EXERCISE DIRECTIONS :: Write out, word for word, every line in the data below from the one containing "<source format=lef>" to the one containing "PIN io_out[3]", both of them included.

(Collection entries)
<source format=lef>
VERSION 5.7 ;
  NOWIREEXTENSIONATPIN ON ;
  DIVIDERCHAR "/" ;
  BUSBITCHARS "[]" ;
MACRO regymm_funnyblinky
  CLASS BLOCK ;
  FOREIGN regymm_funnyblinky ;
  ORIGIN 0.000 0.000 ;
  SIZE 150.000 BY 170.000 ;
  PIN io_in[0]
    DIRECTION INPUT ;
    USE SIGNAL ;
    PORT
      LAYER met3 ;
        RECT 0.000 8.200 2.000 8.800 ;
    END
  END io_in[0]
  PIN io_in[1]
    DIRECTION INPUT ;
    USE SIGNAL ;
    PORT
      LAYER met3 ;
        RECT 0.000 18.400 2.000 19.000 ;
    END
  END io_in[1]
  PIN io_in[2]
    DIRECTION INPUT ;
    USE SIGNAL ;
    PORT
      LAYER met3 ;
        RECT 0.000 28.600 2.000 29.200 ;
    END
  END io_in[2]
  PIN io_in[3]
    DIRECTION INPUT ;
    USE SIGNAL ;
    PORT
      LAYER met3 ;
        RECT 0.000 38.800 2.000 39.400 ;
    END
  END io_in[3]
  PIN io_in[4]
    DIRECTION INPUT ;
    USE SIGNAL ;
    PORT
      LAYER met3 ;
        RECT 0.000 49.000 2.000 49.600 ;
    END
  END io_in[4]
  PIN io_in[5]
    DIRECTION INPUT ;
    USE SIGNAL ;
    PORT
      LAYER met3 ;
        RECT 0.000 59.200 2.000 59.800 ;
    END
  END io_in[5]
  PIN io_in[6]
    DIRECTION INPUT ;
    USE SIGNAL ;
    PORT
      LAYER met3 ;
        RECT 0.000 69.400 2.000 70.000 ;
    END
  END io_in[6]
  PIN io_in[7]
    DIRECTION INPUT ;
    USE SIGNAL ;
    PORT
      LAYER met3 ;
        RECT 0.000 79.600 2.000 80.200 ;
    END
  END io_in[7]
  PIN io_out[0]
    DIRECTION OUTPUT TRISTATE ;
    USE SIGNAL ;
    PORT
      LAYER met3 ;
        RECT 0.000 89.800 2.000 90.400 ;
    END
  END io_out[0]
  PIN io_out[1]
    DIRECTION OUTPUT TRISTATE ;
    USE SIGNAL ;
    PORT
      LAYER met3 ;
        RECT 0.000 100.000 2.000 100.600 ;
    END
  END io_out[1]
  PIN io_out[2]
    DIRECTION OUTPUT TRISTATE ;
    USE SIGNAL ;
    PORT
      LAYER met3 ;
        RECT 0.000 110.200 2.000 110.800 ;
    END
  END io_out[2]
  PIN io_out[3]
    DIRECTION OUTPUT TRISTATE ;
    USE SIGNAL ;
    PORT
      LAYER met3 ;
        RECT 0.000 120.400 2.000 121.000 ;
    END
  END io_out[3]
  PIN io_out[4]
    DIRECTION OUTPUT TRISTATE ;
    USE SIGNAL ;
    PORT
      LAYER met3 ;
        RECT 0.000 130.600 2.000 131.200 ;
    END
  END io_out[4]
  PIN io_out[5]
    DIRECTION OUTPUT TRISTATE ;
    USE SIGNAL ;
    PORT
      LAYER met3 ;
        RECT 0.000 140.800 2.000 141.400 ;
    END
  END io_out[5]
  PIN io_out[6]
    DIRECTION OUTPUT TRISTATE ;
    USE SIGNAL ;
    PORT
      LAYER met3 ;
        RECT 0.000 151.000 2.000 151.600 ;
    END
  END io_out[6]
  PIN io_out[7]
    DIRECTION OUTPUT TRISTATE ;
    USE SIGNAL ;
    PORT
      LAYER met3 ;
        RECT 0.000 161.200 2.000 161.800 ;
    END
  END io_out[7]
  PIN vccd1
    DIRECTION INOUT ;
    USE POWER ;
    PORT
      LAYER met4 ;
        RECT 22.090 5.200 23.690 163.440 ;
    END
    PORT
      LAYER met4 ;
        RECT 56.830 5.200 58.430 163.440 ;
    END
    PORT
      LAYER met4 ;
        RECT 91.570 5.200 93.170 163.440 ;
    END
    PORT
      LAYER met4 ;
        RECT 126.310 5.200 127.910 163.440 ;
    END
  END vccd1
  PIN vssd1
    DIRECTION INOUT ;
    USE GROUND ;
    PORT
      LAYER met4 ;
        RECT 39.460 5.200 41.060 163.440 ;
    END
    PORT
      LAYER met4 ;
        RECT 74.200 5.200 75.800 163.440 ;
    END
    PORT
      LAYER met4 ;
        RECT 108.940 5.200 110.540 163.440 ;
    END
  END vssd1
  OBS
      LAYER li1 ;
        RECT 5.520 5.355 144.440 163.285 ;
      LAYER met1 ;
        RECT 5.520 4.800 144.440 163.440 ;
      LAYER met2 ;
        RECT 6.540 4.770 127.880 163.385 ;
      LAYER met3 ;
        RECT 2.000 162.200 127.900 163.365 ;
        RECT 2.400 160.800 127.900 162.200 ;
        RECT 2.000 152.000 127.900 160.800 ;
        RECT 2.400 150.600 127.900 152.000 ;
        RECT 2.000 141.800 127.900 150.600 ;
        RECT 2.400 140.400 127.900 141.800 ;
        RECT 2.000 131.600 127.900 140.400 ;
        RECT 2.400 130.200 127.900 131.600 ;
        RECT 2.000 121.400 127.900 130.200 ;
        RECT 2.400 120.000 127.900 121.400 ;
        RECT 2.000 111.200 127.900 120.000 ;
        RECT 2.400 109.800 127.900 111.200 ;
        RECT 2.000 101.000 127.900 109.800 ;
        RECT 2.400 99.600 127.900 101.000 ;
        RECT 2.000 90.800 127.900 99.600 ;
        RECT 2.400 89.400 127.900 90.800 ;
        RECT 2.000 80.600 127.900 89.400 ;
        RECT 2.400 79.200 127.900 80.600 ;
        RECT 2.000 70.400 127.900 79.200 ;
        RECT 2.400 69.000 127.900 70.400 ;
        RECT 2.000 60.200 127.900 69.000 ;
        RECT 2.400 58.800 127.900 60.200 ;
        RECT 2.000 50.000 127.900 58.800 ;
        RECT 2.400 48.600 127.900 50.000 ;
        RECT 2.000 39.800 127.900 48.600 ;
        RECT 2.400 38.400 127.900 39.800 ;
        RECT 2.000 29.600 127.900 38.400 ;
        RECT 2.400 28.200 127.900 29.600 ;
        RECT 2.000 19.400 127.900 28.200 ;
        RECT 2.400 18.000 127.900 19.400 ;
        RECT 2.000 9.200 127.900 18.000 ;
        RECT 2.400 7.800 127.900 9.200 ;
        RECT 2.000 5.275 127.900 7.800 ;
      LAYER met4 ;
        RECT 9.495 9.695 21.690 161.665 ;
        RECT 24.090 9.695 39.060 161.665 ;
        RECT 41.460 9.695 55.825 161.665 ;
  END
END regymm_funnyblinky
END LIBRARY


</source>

==

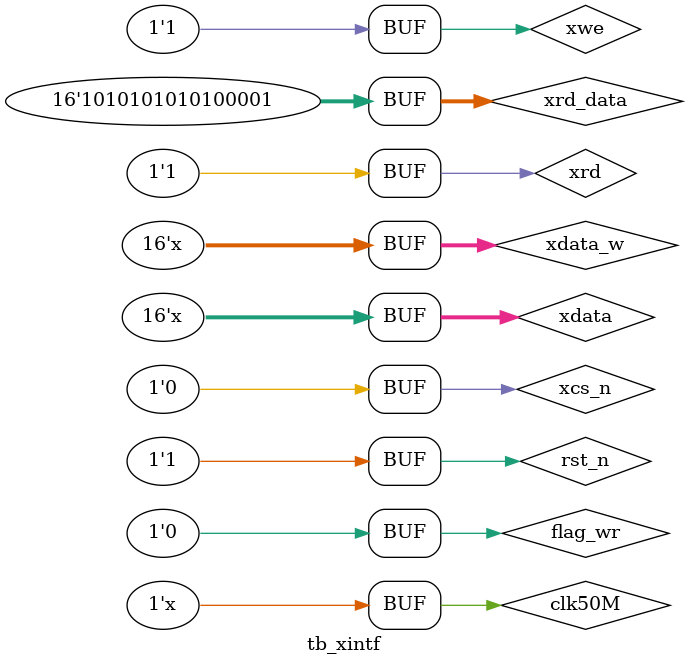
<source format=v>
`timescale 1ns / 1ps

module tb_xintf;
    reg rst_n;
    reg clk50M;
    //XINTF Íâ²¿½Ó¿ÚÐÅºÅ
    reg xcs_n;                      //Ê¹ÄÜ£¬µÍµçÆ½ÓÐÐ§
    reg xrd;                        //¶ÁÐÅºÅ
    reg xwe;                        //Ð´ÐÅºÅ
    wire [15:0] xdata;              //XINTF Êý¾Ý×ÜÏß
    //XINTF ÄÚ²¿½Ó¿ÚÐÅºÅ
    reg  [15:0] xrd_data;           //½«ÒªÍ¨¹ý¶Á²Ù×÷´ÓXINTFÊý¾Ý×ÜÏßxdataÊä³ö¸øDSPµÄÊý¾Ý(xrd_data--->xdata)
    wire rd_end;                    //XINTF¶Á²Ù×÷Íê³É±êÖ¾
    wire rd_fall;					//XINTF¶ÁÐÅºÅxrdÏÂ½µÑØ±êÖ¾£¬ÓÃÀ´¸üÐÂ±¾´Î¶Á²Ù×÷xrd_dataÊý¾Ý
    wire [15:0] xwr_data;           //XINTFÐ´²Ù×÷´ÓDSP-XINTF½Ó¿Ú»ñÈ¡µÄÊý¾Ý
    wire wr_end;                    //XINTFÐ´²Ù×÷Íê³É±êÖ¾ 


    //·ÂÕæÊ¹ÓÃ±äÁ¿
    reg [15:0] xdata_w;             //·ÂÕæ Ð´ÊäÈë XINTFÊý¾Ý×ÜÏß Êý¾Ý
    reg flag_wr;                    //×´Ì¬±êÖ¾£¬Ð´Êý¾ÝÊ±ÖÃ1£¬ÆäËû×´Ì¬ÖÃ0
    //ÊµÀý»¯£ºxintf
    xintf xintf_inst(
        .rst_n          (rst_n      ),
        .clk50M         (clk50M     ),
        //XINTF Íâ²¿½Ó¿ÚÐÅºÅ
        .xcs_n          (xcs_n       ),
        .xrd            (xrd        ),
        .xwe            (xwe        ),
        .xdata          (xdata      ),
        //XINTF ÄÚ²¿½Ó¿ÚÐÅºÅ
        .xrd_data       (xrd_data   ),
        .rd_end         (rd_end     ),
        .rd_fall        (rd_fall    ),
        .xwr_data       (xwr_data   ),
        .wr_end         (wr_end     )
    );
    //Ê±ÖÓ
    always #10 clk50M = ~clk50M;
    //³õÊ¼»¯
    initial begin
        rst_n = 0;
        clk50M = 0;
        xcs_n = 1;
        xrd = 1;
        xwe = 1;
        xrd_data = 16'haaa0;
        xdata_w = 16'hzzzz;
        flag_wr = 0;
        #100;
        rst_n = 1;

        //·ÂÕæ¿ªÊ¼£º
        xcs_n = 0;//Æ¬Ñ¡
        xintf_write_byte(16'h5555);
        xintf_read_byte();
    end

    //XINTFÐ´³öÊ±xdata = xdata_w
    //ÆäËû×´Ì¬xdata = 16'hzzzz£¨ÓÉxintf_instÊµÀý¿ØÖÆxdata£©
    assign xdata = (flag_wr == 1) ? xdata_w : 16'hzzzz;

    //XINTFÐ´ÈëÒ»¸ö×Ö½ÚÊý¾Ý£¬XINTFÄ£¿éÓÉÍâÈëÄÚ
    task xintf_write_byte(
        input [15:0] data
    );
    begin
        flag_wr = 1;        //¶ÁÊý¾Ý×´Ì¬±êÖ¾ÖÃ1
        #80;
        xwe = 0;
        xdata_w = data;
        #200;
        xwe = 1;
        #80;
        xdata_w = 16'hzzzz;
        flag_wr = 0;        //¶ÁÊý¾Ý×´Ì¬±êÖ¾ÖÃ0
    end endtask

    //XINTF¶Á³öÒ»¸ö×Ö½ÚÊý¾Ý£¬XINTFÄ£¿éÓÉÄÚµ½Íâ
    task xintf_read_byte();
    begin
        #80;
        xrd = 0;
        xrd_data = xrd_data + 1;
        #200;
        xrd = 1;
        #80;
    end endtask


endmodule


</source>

TASK SOLUTION ::
<source format=lef>
VERSION 5.7 ;
  NOWIREEXTENSIONATPIN ON ;
  DIVIDERCHAR "/" ;
  BUSBITCHARS "[]" ;
MACRO regymm_funnyblinky
  CLASS BLOCK ;
  FOREIGN regymm_funnyblinky ;
  ORIGIN 0.000 0.000 ;
  SIZE 150.000 BY 170.000 ;
  PIN io_in[0]
    DIRECTION INPUT ;
    USE SIGNAL ;
    PORT
      LAYER met3 ;
        RECT 0.000 8.200 2.000 8.800 ;
    END
  END io_in[0]
  PIN io_in[1]
    DIRECTION INPUT ;
    USE SIGNAL ;
    PORT
      LAYER met3 ;
        RECT 0.000 18.400 2.000 19.000 ;
    END
  END io_in[1]
  PIN io_in[2]
    DIRECTION INPUT ;
    USE SIGNAL ;
    PORT
      LAYER met3 ;
        RECT 0.000 28.600 2.000 29.200 ;
    END
  END io_in[2]
  PIN io_in[3]
    DIRECTION INPUT ;
    USE SIGNAL ;
    PORT
      LAYER met3 ;
        RECT 0.000 38.800 2.000 39.400 ;
    END
  END io_in[3]
  PIN io_in[4]
    DIRECTION INPUT ;
    USE SIGNAL ;
    PORT
      LAYER met3 ;
        RECT 0.000 49.000 2.000 49.600 ;
    END
  END io_in[4]
  PIN io_in[5]
    DIRECTION INPUT ;
    USE SIGNAL ;
    PORT
      LAYER met3 ;
        RECT 0.000 59.200 2.000 59.800 ;
    END
  END io_in[5]
  PIN io_in[6]
    DIRECTION INPUT ;
    USE SIGNAL ;
    PORT
      LAYER met3 ;
        RECT 0.000 69.400 2.000 70.000 ;
    END
  END io_in[6]
  PIN io_in[7]
    DIRECTION INPUT ;
    USE SIGNAL ;
    PORT
      LAYER met3 ;
        RECT 0.000 79.600 2.000 80.200 ;
    END
  END io_in[7]
  PIN io_out[0]
    DIRECTION OUTPUT TRISTATE ;
    USE SIGNAL ;
    PORT
      LAYER met3 ;
        RECT 0.000 89.800 2.000 90.400 ;
    END
  END io_out[0]
  PIN io_out[1]
    DIRECTION OUTPUT TRISTATE ;
    USE SIGNAL ;
    PORT
      LAYER met3 ;
        RECT 0.000 100.000 2.000 100.600 ;
    END
  END io_out[1]
  PIN io_out[2]
    DIRECTION OUTPUT TRISTATE ;
    USE SIGNAL ;
    PORT
      LAYER met3 ;
        RECT 0.000 110.200 2.000 110.800 ;
    END
  END io_out[2]
  PIN io_out[3]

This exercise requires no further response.